Nevertheless, Hikes said she plans to address community concerns, perhaps planning a forum at William Way to talk about self-defense and other ways to keep the neighborhood safe.
“We live in the fifth-largest city in the country, and some of the experiences — with people getting into altercations, getting assaulted, maybe even being robbed — are experiences people have when they live in very large cities. But what we need to be working on is how we can protect each other to better mitigate those situations from impacting us disproportionately.”
She pointed out a string of other accomplishments she’s been involved with since she took over two years ago, such as the black and brown stripes on the rainbow flag and recent legislation that changes language in the Philadelphia Home Rule Charter to be more gender-neutral. But, she added, a lack of staff (there are only two full-time employees in the Office of LGBT Affairs) and a general feel of division in the country affect the pace.
“I often say that no one has had to do this job during war time. Everyone else got to do the job during peacetime. We have not seen the attacks on our community that we have seen during [the Trump] administration,” she said. “It’s a different time to do this work. Anyone who is working in service to marginalized populations — if they have done it for any amount of time — they’d tell you that these last years, since November 2016, have been war time. They have been very trying times.”
Hikes also has had to deal with a community divided within itself, specifically over racial tensions in the Gayborhood. But she’s optimistic about the way things are moving.
“I know it doesn’t always feel that way for folks. But being on the frontlines of it, what I can see, just in the last two years, is that we have started to understand each other a lot better. I’ve seen people start to get it. I feel like we are starting to come together. We look very different and we move very differently than how we did a couple years ago, but we’re getting there.”

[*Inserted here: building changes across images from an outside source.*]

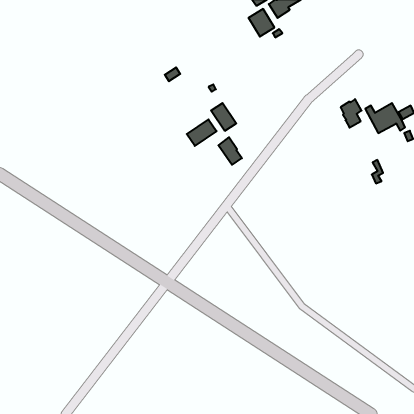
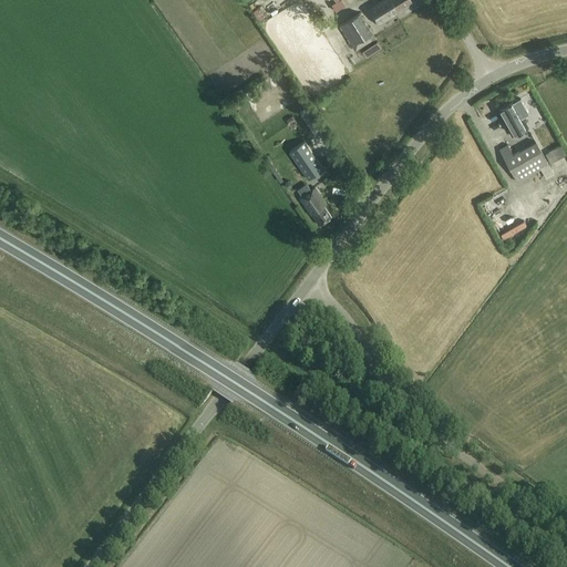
building: [341,99,362,128] -> [498,96,527,135]
building: [187,119,217,146] -> none

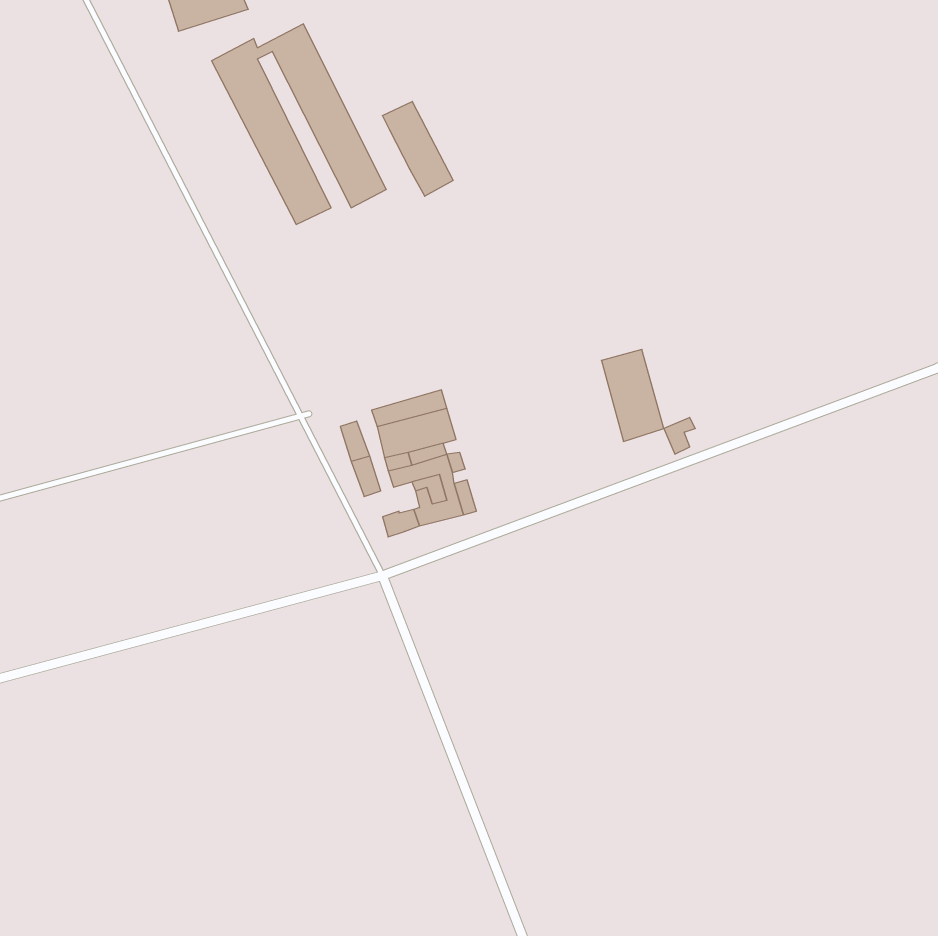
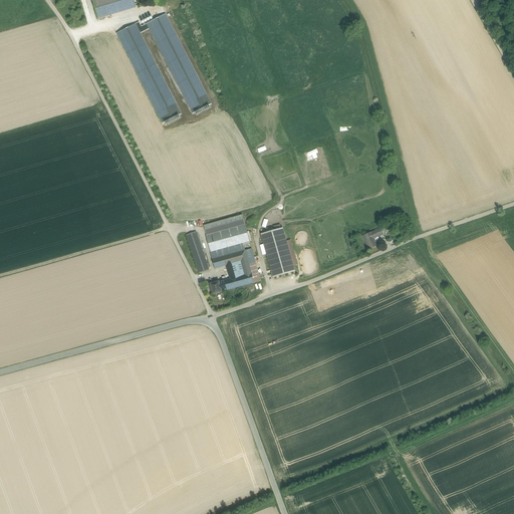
building: [382,101,453,196] -> none
building: [601,349,664,441] -> [260,226,294,276]

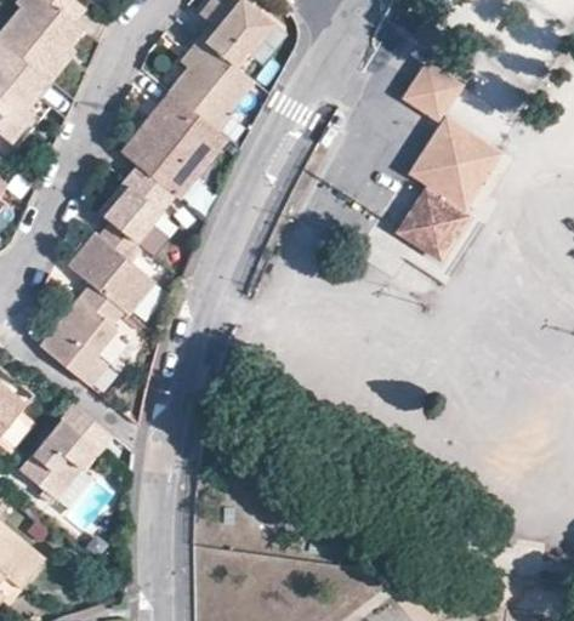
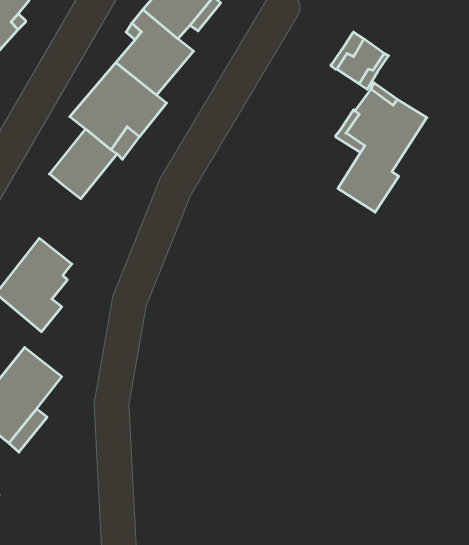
building: [67,224,152,314] -> none

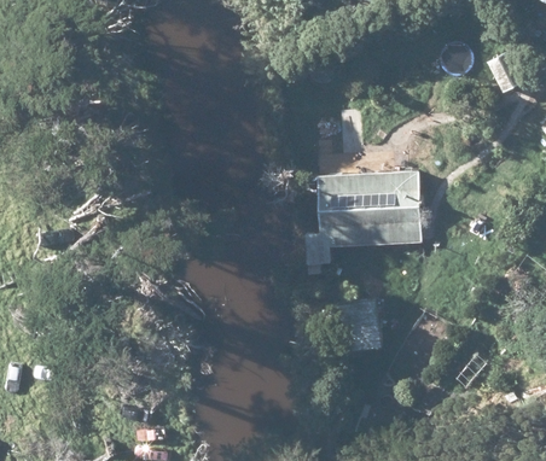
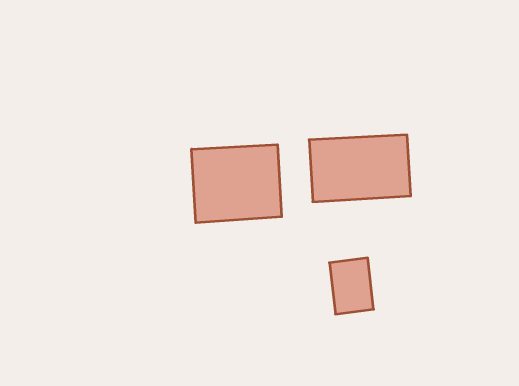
building: none -> [192,145,282,223]

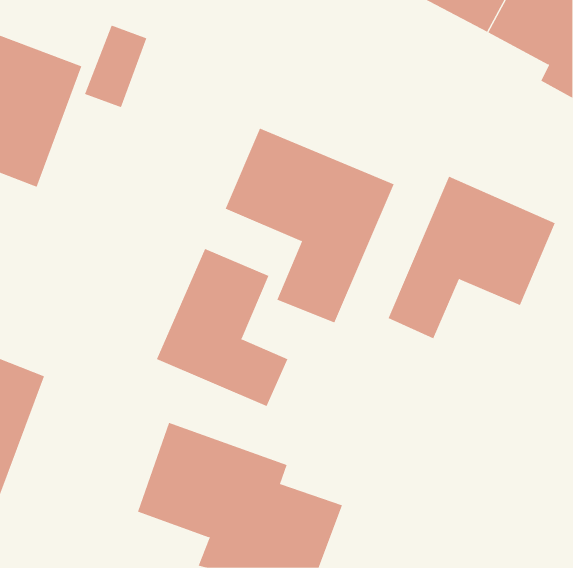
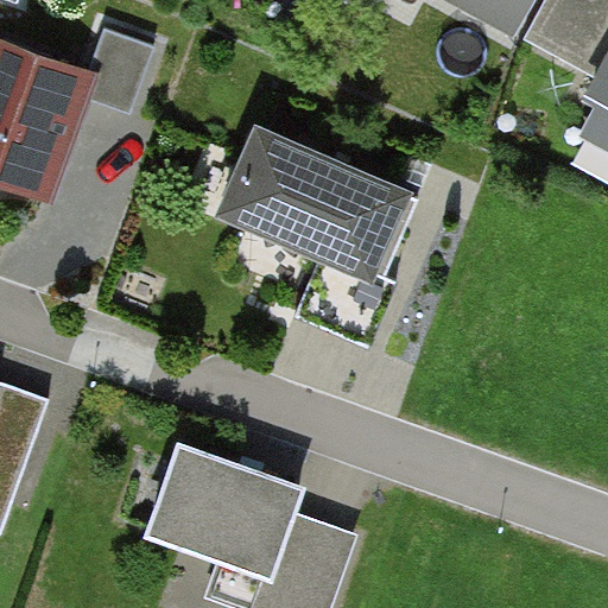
building: [388,176,555,339] -> none
building: [156,248,288,407] -> none

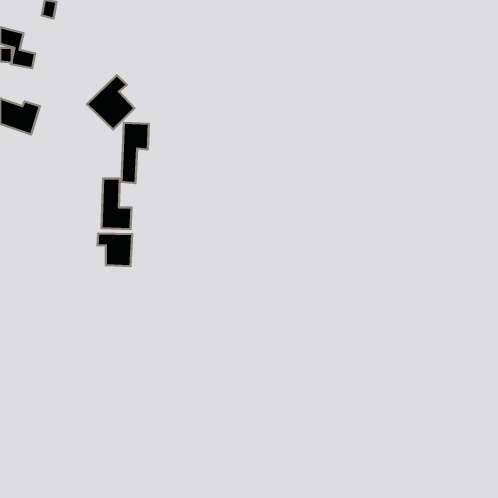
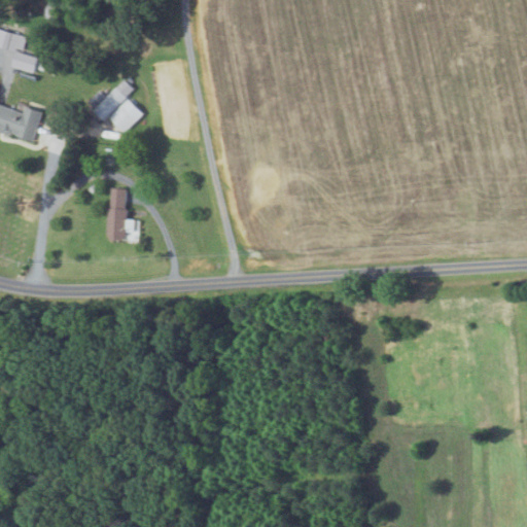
building: [121,123,149,183] -> none
building: [98,233,132,266] -> none

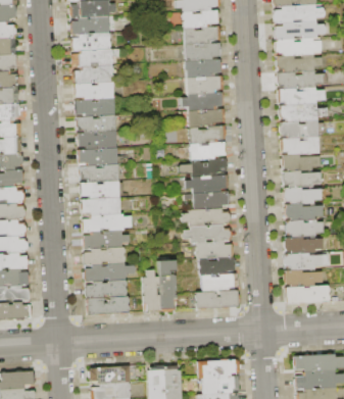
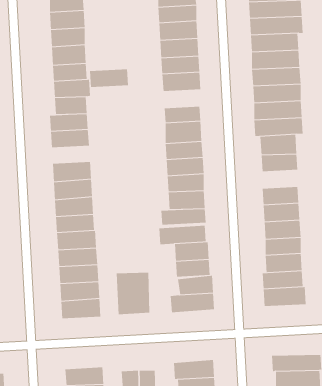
building: [187,93,226,111] -> [89,69,129,87]
building: [78,148,116,165] -> none
building: [284,171,320,190] -> none

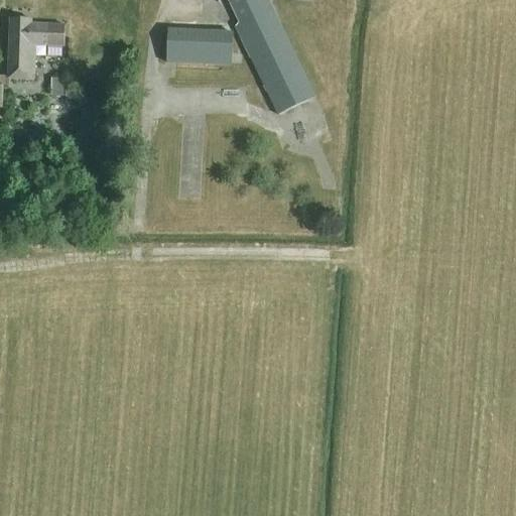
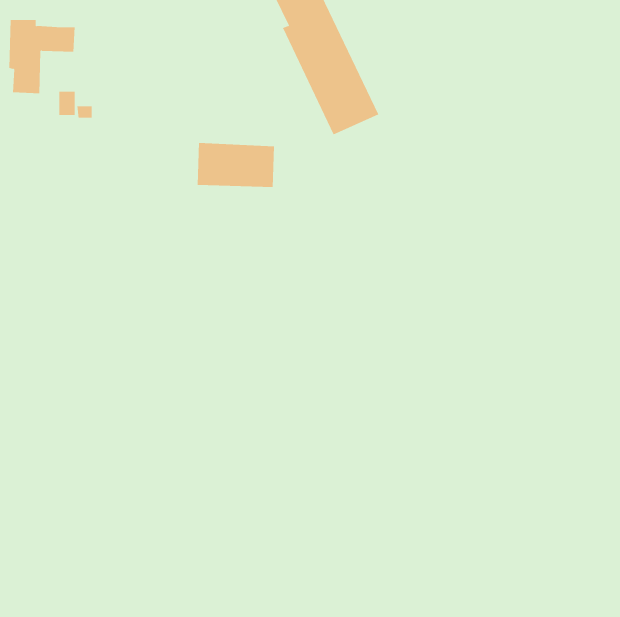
building: [167,27,232,64] -> [197,143,275,188]

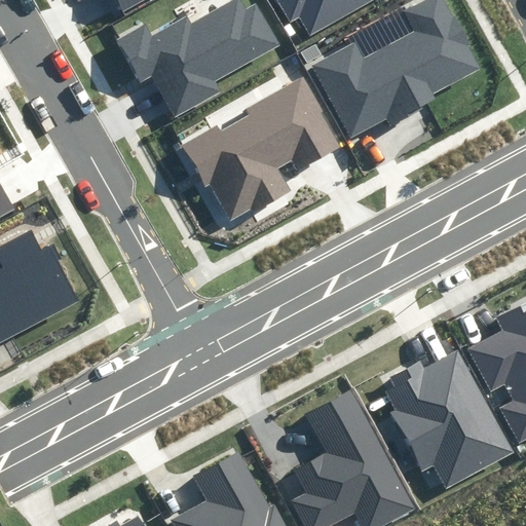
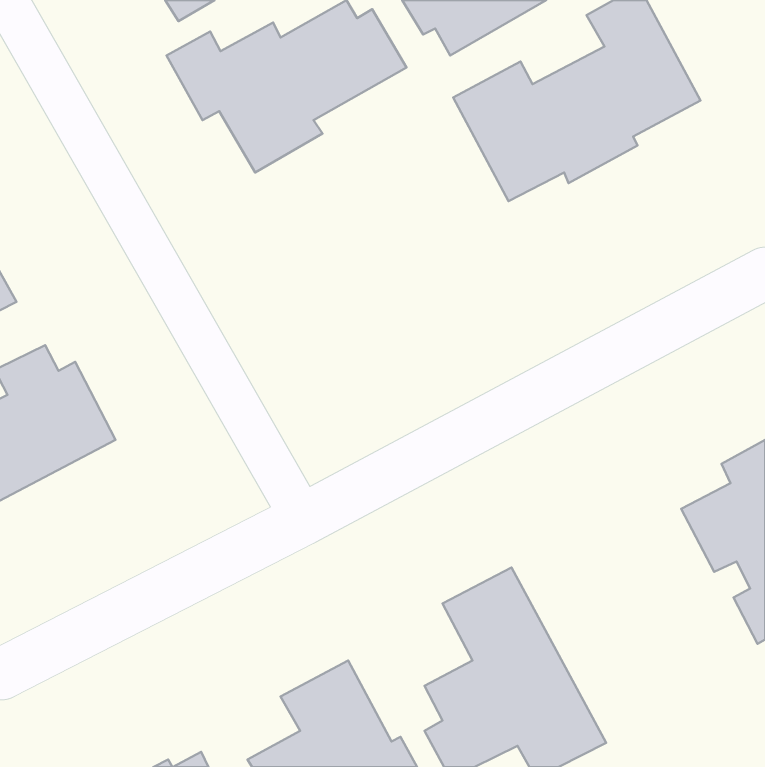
building: [181,81,338,222] -> none
building: [385,351,512,488] -> none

So with limited resources and a bickering community to contend with, one has to wonder: Does she actually enjoy the job?
“I didn’t say that. It is a very fulfilling and rewarding job. It is not an easy job. It is without a doubt the hardest work I’ve ever had to do — especially doing it during this time. I took over in March of 2017 and the feeling in the country was very different two years ago, and certainly the feeling in the community. It is a necessary job — and at times it’s enjoyable — but usually it is fulfilling and it is necessary.”